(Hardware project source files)
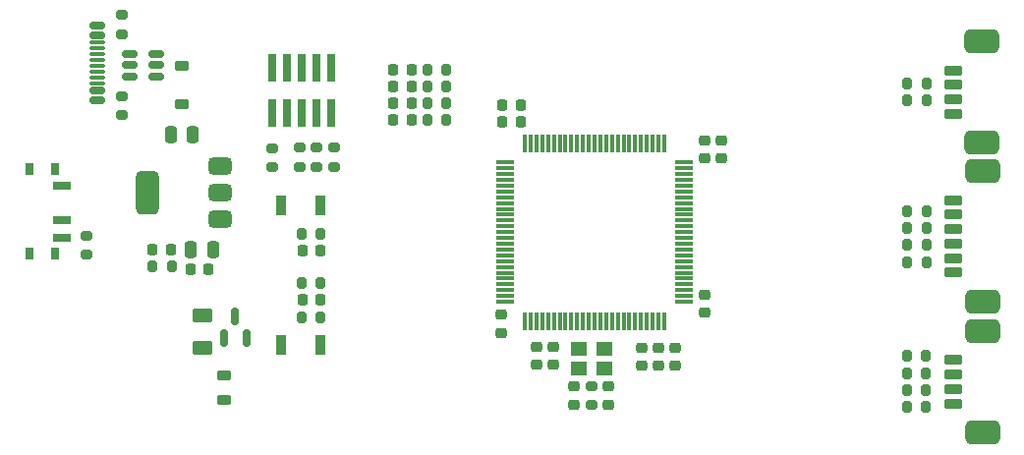
<source format=gbr>
%TF.GenerationSoftware,KiCad,Pcbnew,8.0.5*%
%TF.CreationDate,2024-10-15T23:52:28+04:00*%
%TF.ProjectId,AuroraF4,4175726f-7261-4463-942e-6b696361645f,v1.0.1*%
%TF.SameCoordinates,Original*%
%TF.FileFunction,Paste,Top*%
%TF.FilePolarity,Positive*%
%FSLAX46Y46*%
G04 Gerber Fmt 4.6, Leading zero omitted, Abs format (unit mm)*
G04 Created by KiCad (PCBNEW 8.0.5) date 2024-10-15 23:52:28*
%MOMM*%
%LPD*%
G01*
G04 APERTURE LIST*
G04 Aperture macros list*
%AMRoundRect*
0 Rectangle with rounded corners*
0 $1 Rounding radius*
0 $2 $3 $4 $5 $6 $7 $8 $9 X,Y pos of 4 corners*
0 Add a 4 corners polygon primitive as box body*
4,1,4,$2,$3,$4,$5,$6,$7,$8,$9,$2,$3,0*
0 Add four circle primitives for the rounded corners*
1,1,$1+$1,$2,$3*
1,1,$1+$1,$4,$5*
1,1,$1+$1,$6,$7*
1,1,$1+$1,$8,$9*
0 Add four rect primitives between the rounded corners*
20,1,$1+$1,$2,$3,$4,$5,0*
20,1,$1+$1,$4,$5,$6,$7,0*
20,1,$1+$1,$6,$7,$8,$9,0*
20,1,$1+$1,$8,$9,$2,$3,0*%
G04 Aperture macros list end*
%ADD10R,0.900000X1.700000*%
%ADD11RoundRect,0.200000X-0.200000X-0.275000X0.200000X-0.275000X0.200000X0.275000X-0.200000X0.275000X0*%
%ADD12RoundRect,0.200000X0.200000X0.275000X-0.200000X0.275000X-0.200000X-0.275000X0.200000X-0.275000X0*%
%ADD13RoundRect,0.225000X0.225000X0.250000X-0.225000X0.250000X-0.225000X-0.250000X0.225000X-0.250000X0*%
%ADD14R,0.740000X2.400000*%
%ADD15RoundRect,0.200000X0.600000X0.200000X-0.600000X0.200000X-0.600000X-0.200000X0.600000X-0.200000X0*%
%ADD16RoundRect,0.525000X-0.975000X-0.525000X0.975000X-0.525000X0.975000X0.525000X-0.975000X0.525000X0*%
%ADD17RoundRect,0.200000X-0.275000X0.200000X-0.275000X-0.200000X0.275000X-0.200000X0.275000X0.200000X0*%
%ADD18R,0.800000X1.000000*%
%ADD19R,1.500000X0.700000*%
%ADD20RoundRect,0.250000X-0.250000X-0.475000X0.250000X-0.475000X0.250000X0.475000X-0.250000X0.475000X0*%
%ADD21RoundRect,0.218750X-0.218750X-0.256250X0.218750X-0.256250X0.218750X0.256250X-0.218750X0.256250X0*%
%ADD22RoundRect,0.225000X0.375000X-0.225000X0.375000X0.225000X-0.375000X0.225000X-0.375000X-0.225000X0*%
%ADD23RoundRect,0.225000X0.250000X-0.225000X0.250000X0.225000X-0.250000X0.225000X-0.250000X-0.225000X0*%
%ADD24RoundRect,0.225000X-0.250000X0.225000X-0.250000X-0.225000X0.250000X-0.225000X0.250000X0.225000X0*%
%ADD25RoundRect,0.250000X0.250000X0.475000X-0.250000X0.475000X-0.250000X-0.475000X0.250000X-0.475000X0*%
%ADD26RoundRect,0.218750X-0.381250X0.218750X-0.381250X-0.218750X0.381250X-0.218750X0.381250X0.218750X0*%
%ADD27RoundRect,0.200000X0.275000X-0.200000X0.275000X0.200000X-0.275000X0.200000X-0.275000X-0.200000X0*%
%ADD28R,1.400000X1.200000*%
%ADD29RoundRect,0.375000X0.625000X0.375000X-0.625000X0.375000X-0.625000X-0.375000X0.625000X-0.375000X0*%
%ADD30RoundRect,0.500000X0.500000X1.400000X-0.500000X1.400000X-0.500000X-1.400000X0.500000X-1.400000X0*%
%ADD31RoundRect,0.150000X-0.512500X-0.150000X0.512500X-0.150000X0.512500X0.150000X-0.512500X0.150000X0*%
%ADD32RoundRect,0.250000X0.625000X-0.375000X0.625000X0.375000X-0.625000X0.375000X-0.625000X-0.375000X0*%
%ADD33RoundRect,0.150000X0.150000X-0.587500X0.150000X0.587500X-0.150000X0.587500X-0.150000X-0.587500X0*%
%ADD34RoundRect,0.075000X0.725000X-0.075000X0.725000X0.075000X-0.725000X0.075000X-0.725000X-0.075000X0*%
%ADD35RoundRect,0.075000X0.075000X-0.725000X0.075000X0.725000X-0.075000X0.725000X-0.075000X-0.725000X0*%
%ADD36RoundRect,0.150000X-0.500000X0.150000X-0.500000X-0.150000X0.500000X-0.150000X0.500000X0.150000X0*%
%ADD37RoundRect,0.075000X-0.575000X0.075000X-0.575000X-0.075000X0.575000X-0.075000X0.575000X0.075000X0*%
G04 APERTURE END LIST*
D10*
%TO.C,USR*%
X120830000Y-108140000D03*
X124230000Y-108140000D03*
%TD*%
%TO.C,RST*%
X120830000Y-96170000D03*
X124230000Y-96170000D03*
%TD*%
D11*
%TO.C,R6*%
X122625000Y-102830000D03*
X124275000Y-102830000D03*
%TD*%
D12*
%TO.C,R5*%
X122625000Y-105750000D03*
X124275000Y-105750000D03*
%TD*%
%TO.C,R4*%
X124275000Y-98560000D03*
X122625000Y-98560000D03*
%TD*%
D13*
%TO.C,C18*%
X124225000Y-104290000D03*
X122675000Y-104290000D03*
%TD*%
%TO.C,C17*%
X124225000Y-100020000D03*
X122675000Y-100020000D03*
%TD*%
D14*
%TO.C,J2*%
X120070000Y-88160000D03*
X120070000Y-84260000D03*
X121340000Y-88160000D03*
X121340000Y-84260000D03*
X122610000Y-88160000D03*
X122610000Y-84260000D03*
X123880000Y-88160000D03*
X123880000Y-84260000D03*
X125150000Y-88160000D03*
X125150000Y-84260000D03*
%TD*%
D15*
%TO.C,J3*%
X178790000Y-113200000D03*
X178790000Y-111950000D03*
X178790000Y-110700000D03*
X178790000Y-109450000D03*
D16*
X181290000Y-106950000D03*
X181290000Y-115650000D03*
%TD*%
D15*
%TO.C,J1*%
X178780000Y-101920000D03*
X178780000Y-100670000D03*
X178780000Y-99420000D03*
X178780000Y-98170000D03*
X178780000Y-96920000D03*
X178780000Y-95670000D03*
D16*
X181280000Y-93170000D03*
X181280000Y-104420000D03*
%TD*%
D12*
%TO.C,R27*%
X135080000Y-88790000D03*
X133430000Y-88790000D03*
%TD*%
%TO.C,R26*%
X135080000Y-87330000D03*
X133430000Y-87330000D03*
%TD*%
%TO.C,R25*%
X135080000Y-85870000D03*
X133430000Y-85870000D03*
%TD*%
%TO.C,R24*%
X135080000Y-84410000D03*
X133430000Y-84410000D03*
%TD*%
D17*
%TO.C,R8*%
X123930000Y-92825000D03*
X123930000Y-91175000D03*
%TD*%
D18*
%TO.C,BOOT1*%
X101350000Y-93000000D03*
X99140000Y-93000000D03*
X101350000Y-100300000D03*
X99140000Y-100300000D03*
D19*
X102000000Y-94400000D03*
X102000000Y-97400000D03*
X102000000Y-98900000D03*
%TD*%
D20*
%TO.C,C15*%
X114990000Y-99940000D03*
X113090000Y-99940000D03*
%TD*%
D17*
%TO.C,R17*%
X107117500Y-79712500D03*
X107117500Y-81362500D03*
%TD*%
D21*
%TO.C,D4*%
X132077500Y-88790000D03*
X130502500Y-88790000D03*
%TD*%
D22*
%TO.C,D6*%
X112330000Y-87430000D03*
X112330000Y-84130000D03*
%TD*%
D17*
%TO.C,R9*%
X122470000Y-92810000D03*
X122470000Y-91160000D03*
%TD*%
D21*
%TO.C,L1*%
X114607500Y-101650000D03*
X113032500Y-101650000D03*
%TD*%
D23*
%TO.C,C6*%
X157330000Y-92105000D03*
X157330000Y-90555000D03*
%TD*%
D11*
%TO.C,R12*%
X174750000Y-113500000D03*
X176400000Y-113500000D03*
%TD*%
D24*
%TO.C,C9*%
X142830000Y-109865000D03*
X142830000Y-108315000D03*
%TD*%
%TO.C,C12*%
X149040000Y-113290000D03*
X149040000Y-111740000D03*
%TD*%
D25*
%TO.C,C14*%
X113260000Y-90050000D03*
X111360000Y-90050000D03*
%TD*%
D26*
%TO.C,FB1*%
X115980000Y-110735000D03*
X115980000Y-112860000D03*
%TD*%
D17*
%TO.C,R10*%
X120080000Y-92835000D03*
X120080000Y-91185000D03*
%TD*%
D21*
%TO.C,D5*%
X111377500Y-99940000D03*
X109802500Y-99940000D03*
%TD*%
D12*
%TO.C,R16*%
X176455000Y-87110000D03*
X174805000Y-87110000D03*
%TD*%
D11*
%TO.C,R11*%
X176405000Y-109110000D03*
X174755000Y-109110000D03*
%TD*%
D17*
%TO.C,R7*%
X125400000Y-92825000D03*
X125400000Y-91175000D03*
%TD*%
D12*
%TO.C,R19*%
X109765000Y-101400000D03*
X111415000Y-101400000D03*
%TD*%
D24*
%TO.C,C11*%
X154840000Y-109940000D03*
X154840000Y-108390000D03*
%TD*%
D21*
%TO.C,D3*%
X132077500Y-87330000D03*
X130502500Y-87330000D03*
%TD*%
D24*
%TO.C,C10*%
X153370000Y-108390000D03*
X153370000Y-109940000D03*
%TD*%
D27*
%TO.C,R18*%
X107117500Y-88367500D03*
X107117500Y-86717500D03*
%TD*%
D12*
%TO.C,R20*%
X176465000Y-98090000D03*
X174815000Y-98090000D03*
%TD*%
D27*
%TO.C,R1*%
X104100000Y-100405000D03*
X104100000Y-98755000D03*
%TD*%
D28*
%TO.C,Y1*%
X146480000Y-110180000D03*
X148680000Y-110180000D03*
X148680000Y-108480000D03*
X146480000Y-108480000D03*
%TD*%
D21*
%TO.C,D1*%
X132082500Y-84410000D03*
X130507500Y-84410000D03*
%TD*%
D29*
%TO.C,U4*%
X115610000Y-97350000D03*
X115610000Y-95050000D03*
D30*
X109310000Y-95050000D03*
D29*
X115610000Y-92750000D03*
%TD*%
D12*
%TO.C,R13*%
X176465000Y-101010000D03*
X174815000Y-101010000D03*
%TD*%
D13*
%TO.C,C5*%
X141470000Y-88970000D03*
X139920000Y-88970000D03*
%TD*%
D12*
%TO.C,R14*%
X176465000Y-99550000D03*
X174815000Y-99550000D03*
%TD*%
D31*
%TO.C,U3*%
X107850000Y-83097500D03*
X107850000Y-84047500D03*
X107850000Y-84997500D03*
X110125000Y-84997500D03*
X110125000Y-84047500D03*
X110125000Y-83097500D03*
%TD*%
D32*
%TO.C,F1*%
X114060000Y-108400000D03*
X114060000Y-105600000D03*
%TD*%
D17*
%TO.C,R2*%
X147580000Y-113340000D03*
X147580000Y-111690000D03*
%TD*%
D24*
%TO.C,C13*%
X146110000Y-113295000D03*
X146110000Y-111745000D03*
%TD*%
%TO.C,C7*%
X157380000Y-103795000D03*
X157380000Y-105345000D03*
%TD*%
D12*
%TO.C,R15*%
X176450000Y-85650000D03*
X174800000Y-85650000D03*
%TD*%
D33*
%TO.C,Q1*%
X115950000Y-107557500D03*
X117850000Y-107557500D03*
X116900000Y-105682500D03*
%TD*%
D21*
%TO.C,D2*%
X132082500Y-85870000D03*
X130507500Y-85870000D03*
%TD*%
D12*
%TO.C,R22*%
X176400000Y-112035000D03*
X174750000Y-112035000D03*
%TD*%
D24*
%TO.C,C8*%
X151910000Y-108385000D03*
X151910000Y-109935000D03*
%TD*%
D23*
%TO.C,C3*%
X158790000Y-92105000D03*
X158790000Y-90555000D03*
%TD*%
D13*
%TO.C,C2*%
X141470000Y-87510000D03*
X139920000Y-87510000D03*
%TD*%
D24*
%TO.C,C1*%
X144290000Y-108315000D03*
X144290000Y-109865000D03*
%TD*%
D12*
%TO.C,R23*%
X176405000Y-110575000D03*
X174755000Y-110575000D03*
%TD*%
%TO.C,R21*%
X176465000Y-96630000D03*
X174815000Y-96630000D03*
%TD*%
D24*
%TO.C,C4*%
X139820000Y-105565000D03*
X139820000Y-107115000D03*
%TD*%
D34*
%TO.C,U1*%
X140185000Y-104430000D03*
X140185000Y-103930000D03*
X140185000Y-103430000D03*
X140185000Y-102930000D03*
X140185000Y-102430000D03*
X140185000Y-101930000D03*
X140185000Y-101430000D03*
X140185000Y-100930000D03*
X140185000Y-100430000D03*
X140185000Y-99930000D03*
X140185000Y-99430000D03*
X140185000Y-98930000D03*
X140185000Y-98430000D03*
X140185000Y-97930000D03*
X140185000Y-97430000D03*
X140185000Y-96930000D03*
X140185000Y-96430000D03*
X140185000Y-95930000D03*
X140185000Y-95430000D03*
X140185000Y-94930000D03*
X140185000Y-94430000D03*
X140185000Y-93930000D03*
X140185000Y-93430000D03*
X140185000Y-92930000D03*
X140185000Y-92430000D03*
D35*
X141860000Y-90755000D03*
X142360000Y-90755000D03*
X142860000Y-90755000D03*
X143360000Y-90755000D03*
X143860000Y-90755000D03*
X144360000Y-90755000D03*
X144860000Y-90755000D03*
X145360000Y-90755000D03*
X145860000Y-90755000D03*
X146360000Y-90755000D03*
X146860000Y-90755000D03*
X147360000Y-90755000D03*
X147860000Y-90755000D03*
X148360000Y-90755000D03*
X148860000Y-90755000D03*
X149360000Y-90755000D03*
X149860000Y-90755000D03*
X150360000Y-90755000D03*
X150860000Y-90755000D03*
X151360000Y-90755000D03*
X151860000Y-90755000D03*
X152360000Y-90755000D03*
X152860000Y-90755000D03*
X153360000Y-90755000D03*
X153860000Y-90755000D03*
D34*
X155535000Y-92430000D03*
X155535000Y-92930000D03*
X155535000Y-93430000D03*
X155535000Y-93930000D03*
X155535000Y-94430000D03*
X155535000Y-94930000D03*
X155535000Y-95430000D03*
X155535000Y-95930000D03*
X155535000Y-96430000D03*
X155535000Y-96930000D03*
X155535000Y-97430000D03*
X155535000Y-97930000D03*
X155535000Y-98430000D03*
X155535000Y-98930000D03*
X155535000Y-99430000D03*
X155535000Y-99930000D03*
X155535000Y-100430000D03*
X155535000Y-100930000D03*
X155535000Y-101430000D03*
X155535000Y-101930000D03*
X155535000Y-102430000D03*
X155535000Y-102930000D03*
X155535000Y-103430000D03*
X155535000Y-103930000D03*
X155535000Y-104430000D03*
D35*
X153860000Y-106105000D03*
X153360000Y-106105000D03*
X152860000Y-106105000D03*
X152360000Y-106105000D03*
X151860000Y-106105000D03*
X151360000Y-106105000D03*
X150860000Y-106105000D03*
X150360000Y-106105000D03*
X149860000Y-106105000D03*
X149360000Y-106105000D03*
X148860000Y-106105000D03*
X148360000Y-106105000D03*
X147860000Y-106105000D03*
X147360000Y-106105000D03*
X146860000Y-106105000D03*
X146360000Y-106105000D03*
X145860000Y-106105000D03*
X145360000Y-106105000D03*
X144860000Y-106105000D03*
X144360000Y-106105000D03*
X143860000Y-106105000D03*
X143360000Y-106105000D03*
X142860000Y-106105000D03*
X142360000Y-106105000D03*
X141860000Y-106105000D03*
%TD*%
D15*
%TO.C,J4*%
X178745000Y-88250000D03*
X178745000Y-87000000D03*
X178745000Y-85750000D03*
X178745000Y-84500000D03*
D16*
X181245000Y-82000000D03*
X181245000Y-90700000D03*
%TD*%
D36*
%TO.C,J5*%
X105042500Y-80655000D03*
X105042500Y-81455000D03*
D37*
X105042500Y-82605000D03*
X105042500Y-83605000D03*
X105042500Y-84105000D03*
X105042500Y-85105000D03*
D36*
X105042500Y-86255000D03*
X105042500Y-87055000D03*
X105042500Y-87055000D03*
X105042500Y-86255000D03*
D37*
X105042500Y-85605000D03*
X105042500Y-84605000D03*
X105042500Y-83105000D03*
X105042500Y-82105000D03*
D36*
X105042500Y-81455000D03*
X105042500Y-80655000D03*
%TD*%
M02*

</source>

▶ **Prompt**
Check each line in the records above for the word "rounded". Return those that have it.

▶ **Exercise answer**
0 Rectangle with rounded corners*
0 Add four circle primitives for the rounded corners*
0 Add four rect primitives between the rounded corners*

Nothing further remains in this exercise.